_Extrait de texte:_
════════

Luc Coene: “Un Grexit peut renforcer la crédibilité de la zone euro à long terme”

Luc Coene, gouverneur de la Banque nationale de Belgique. © Belga

L’image apocalyptique d’une sortie de la Grèce de la zone euro se rapproche. “Je ne pense pas qu’un Grexit provoquera un tremblement de terre comme la chute de Lehman en 2008”, dit Luc Coene, gouverneur honoraire de la Banque Nationale. “Je m’attends à un impact mondial limité.”

La décision du gouvernement Tsipras de ne pas accepter les propositions des créanciers européens et d’organiser à ce sujet un referendum avec une consigne de vote négative, jette la Grèce dans le chaos. Les banques et les bourses resteront fermées pendant une semaine. Les Grecs peuvent retirer maximum 60 euros par jour, mais beaucoup de distributeurs automatiques de billets sont vides. Les aliments de base et l’essence sont thésaurisés.

L’image apocalyptique d’un Grexit se rapproche de plus en plus. Sur l’impact d’une sortie de la Grèce de la zone euro, les opinions divergent largement. C’est ce qui est ressorti ce week-end, pendant la Trends Summer University à Knokke. Lors de cet événement exclusif, l’avenir de la zone euro fut vivement débattu.

════════

_Données fournies:_
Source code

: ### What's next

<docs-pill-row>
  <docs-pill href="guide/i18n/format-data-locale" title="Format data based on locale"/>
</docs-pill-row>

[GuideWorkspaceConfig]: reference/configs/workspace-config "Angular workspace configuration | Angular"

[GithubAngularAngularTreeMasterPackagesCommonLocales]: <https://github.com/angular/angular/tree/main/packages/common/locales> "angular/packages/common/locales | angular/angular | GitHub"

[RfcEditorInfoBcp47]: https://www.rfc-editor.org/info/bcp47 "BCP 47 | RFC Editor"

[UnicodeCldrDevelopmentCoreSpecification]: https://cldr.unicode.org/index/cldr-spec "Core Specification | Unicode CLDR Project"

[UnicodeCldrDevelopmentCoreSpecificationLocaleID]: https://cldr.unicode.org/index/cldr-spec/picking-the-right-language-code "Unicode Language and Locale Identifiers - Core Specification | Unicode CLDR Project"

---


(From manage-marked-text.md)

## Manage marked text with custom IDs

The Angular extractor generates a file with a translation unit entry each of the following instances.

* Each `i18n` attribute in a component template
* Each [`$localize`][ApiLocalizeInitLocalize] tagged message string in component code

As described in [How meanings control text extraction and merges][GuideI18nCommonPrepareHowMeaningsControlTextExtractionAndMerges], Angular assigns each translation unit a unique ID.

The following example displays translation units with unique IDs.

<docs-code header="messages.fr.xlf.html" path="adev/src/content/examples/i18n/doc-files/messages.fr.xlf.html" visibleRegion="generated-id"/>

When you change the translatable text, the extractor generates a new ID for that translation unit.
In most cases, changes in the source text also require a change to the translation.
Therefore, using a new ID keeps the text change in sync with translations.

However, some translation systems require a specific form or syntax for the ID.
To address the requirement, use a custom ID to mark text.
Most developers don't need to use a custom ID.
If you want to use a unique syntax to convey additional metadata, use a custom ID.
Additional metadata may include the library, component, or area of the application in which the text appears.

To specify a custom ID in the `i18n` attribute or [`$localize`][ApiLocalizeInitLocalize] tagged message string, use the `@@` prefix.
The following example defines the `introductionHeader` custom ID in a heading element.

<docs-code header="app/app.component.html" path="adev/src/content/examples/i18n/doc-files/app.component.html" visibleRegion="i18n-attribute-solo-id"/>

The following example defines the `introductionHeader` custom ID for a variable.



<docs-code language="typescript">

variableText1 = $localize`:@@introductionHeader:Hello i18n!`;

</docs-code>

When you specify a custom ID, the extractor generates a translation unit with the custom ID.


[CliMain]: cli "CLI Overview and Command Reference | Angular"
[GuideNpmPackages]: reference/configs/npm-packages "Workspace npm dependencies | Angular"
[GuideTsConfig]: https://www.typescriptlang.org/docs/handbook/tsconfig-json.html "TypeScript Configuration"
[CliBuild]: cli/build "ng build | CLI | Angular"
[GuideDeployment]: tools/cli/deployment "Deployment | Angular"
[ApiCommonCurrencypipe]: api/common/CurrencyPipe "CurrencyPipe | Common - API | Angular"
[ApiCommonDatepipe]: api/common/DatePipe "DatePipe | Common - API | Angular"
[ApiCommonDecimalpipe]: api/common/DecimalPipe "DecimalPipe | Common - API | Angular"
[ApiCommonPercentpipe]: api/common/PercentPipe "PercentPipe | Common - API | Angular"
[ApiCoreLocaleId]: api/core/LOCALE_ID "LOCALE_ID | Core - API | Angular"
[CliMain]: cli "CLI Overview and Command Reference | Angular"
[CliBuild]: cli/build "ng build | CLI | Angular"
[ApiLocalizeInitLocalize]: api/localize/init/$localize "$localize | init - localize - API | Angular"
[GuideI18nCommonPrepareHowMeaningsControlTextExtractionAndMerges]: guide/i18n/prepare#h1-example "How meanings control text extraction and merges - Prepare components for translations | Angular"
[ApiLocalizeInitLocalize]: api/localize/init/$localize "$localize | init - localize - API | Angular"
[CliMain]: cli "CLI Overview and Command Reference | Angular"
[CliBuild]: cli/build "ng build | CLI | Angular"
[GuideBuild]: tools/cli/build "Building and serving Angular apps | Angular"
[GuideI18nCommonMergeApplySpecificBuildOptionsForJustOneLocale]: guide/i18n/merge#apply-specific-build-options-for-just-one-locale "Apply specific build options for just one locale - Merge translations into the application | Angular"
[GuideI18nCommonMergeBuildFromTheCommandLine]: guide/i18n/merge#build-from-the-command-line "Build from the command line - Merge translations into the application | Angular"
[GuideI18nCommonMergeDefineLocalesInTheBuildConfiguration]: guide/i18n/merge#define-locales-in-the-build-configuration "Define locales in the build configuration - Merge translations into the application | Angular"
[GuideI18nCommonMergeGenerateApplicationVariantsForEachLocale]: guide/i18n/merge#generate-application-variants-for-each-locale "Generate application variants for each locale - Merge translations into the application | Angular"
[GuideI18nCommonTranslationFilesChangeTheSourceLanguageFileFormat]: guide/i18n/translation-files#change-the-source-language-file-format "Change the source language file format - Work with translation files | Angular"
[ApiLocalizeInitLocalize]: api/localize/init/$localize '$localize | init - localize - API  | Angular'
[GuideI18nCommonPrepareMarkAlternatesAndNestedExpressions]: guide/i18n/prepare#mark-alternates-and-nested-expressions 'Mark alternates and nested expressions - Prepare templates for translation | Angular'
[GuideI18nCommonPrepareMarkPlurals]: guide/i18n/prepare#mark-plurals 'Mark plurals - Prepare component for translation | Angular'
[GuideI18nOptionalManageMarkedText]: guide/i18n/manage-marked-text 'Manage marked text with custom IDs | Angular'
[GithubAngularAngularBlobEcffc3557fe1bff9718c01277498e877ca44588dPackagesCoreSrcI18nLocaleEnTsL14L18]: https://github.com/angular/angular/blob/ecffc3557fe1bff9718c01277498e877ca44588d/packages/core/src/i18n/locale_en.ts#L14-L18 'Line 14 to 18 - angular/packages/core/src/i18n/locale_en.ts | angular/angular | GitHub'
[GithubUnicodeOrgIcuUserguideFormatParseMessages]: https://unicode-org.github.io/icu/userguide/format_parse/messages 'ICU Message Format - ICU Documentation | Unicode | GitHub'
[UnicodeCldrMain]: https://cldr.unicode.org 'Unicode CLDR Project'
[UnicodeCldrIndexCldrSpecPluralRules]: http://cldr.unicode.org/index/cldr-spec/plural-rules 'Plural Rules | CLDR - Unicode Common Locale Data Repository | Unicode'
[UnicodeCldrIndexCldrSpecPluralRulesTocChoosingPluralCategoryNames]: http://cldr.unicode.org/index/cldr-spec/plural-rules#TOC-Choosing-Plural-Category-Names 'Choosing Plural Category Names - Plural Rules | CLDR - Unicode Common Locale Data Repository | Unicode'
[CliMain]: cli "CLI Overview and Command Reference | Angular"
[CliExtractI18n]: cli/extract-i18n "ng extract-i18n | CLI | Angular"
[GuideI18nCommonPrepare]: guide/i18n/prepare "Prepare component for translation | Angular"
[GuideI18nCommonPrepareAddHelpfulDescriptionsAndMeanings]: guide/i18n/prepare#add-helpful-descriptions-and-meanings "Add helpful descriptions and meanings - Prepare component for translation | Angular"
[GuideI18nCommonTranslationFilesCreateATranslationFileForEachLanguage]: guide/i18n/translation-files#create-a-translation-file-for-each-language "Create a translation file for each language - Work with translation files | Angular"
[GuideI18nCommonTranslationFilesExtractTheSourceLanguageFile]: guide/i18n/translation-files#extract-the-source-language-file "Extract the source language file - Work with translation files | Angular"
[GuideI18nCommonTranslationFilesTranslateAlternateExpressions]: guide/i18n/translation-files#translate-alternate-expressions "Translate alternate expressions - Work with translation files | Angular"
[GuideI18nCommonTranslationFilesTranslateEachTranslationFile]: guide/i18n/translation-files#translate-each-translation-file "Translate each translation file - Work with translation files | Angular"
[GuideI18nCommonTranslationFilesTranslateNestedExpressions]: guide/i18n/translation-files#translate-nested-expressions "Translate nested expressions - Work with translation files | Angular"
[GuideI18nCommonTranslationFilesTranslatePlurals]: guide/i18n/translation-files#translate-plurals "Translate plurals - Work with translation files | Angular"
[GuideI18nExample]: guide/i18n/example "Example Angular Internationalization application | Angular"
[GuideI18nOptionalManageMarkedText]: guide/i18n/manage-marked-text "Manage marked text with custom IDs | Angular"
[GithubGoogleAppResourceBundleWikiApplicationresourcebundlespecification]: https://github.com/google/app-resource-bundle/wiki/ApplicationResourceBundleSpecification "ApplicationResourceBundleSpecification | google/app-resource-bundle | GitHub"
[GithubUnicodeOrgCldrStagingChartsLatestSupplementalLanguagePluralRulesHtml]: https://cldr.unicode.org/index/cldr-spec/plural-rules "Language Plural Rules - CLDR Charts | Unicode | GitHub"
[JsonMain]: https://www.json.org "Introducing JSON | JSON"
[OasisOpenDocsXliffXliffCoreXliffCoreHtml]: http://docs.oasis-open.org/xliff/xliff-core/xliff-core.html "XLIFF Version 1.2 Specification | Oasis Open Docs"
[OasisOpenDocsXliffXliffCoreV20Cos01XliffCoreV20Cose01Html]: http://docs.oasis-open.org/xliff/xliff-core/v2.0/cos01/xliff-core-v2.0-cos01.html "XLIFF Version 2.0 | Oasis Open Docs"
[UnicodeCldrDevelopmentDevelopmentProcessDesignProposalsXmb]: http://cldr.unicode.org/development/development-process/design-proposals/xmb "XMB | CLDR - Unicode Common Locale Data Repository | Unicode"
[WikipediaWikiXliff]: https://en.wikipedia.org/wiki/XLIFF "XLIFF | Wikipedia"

════════

_Tâche à réaliser:_
Prolongez l'article sur le Grexit à partir de sa dernière phrase.

_Réponse rédigée:_
Suivre les règles

Selon le gouverneur honoraire de la Banque Nationale Luc Coene, les conséquences économiques sont de toute façon limitées, étant donné que la Grèce ne représente que 2% du produit intérieur brut de la zone euro. “La grande question se situe au niveau de l’impact sur la confiance et le sentiment de marché”, dit-il. “Je ne pense pas qu’un Grexit provoquera un tremblement de terre comme la chute de Lehman en 2008. La crise grecque dure depuis un certain temps, les marchés en tiennent déjà compte. Je m’attends à un impact mondial limité. Ce n’est que pour la Grèce elle-même qu’un Grexit représenterait un réel drame.”

Coene est d’avis qu’un Grexit peut renforcer la crédibilité de la zone euro à long terme: “Les autres pays réaliseront qu’ils doivent suivre les règles et que la discipline budgétaire est une nécessité absolue pour faire partie de l’union monétaire. La sortie de la Grèce pourrait très bien conduire au renforcement de la cohésion interne de l’union.”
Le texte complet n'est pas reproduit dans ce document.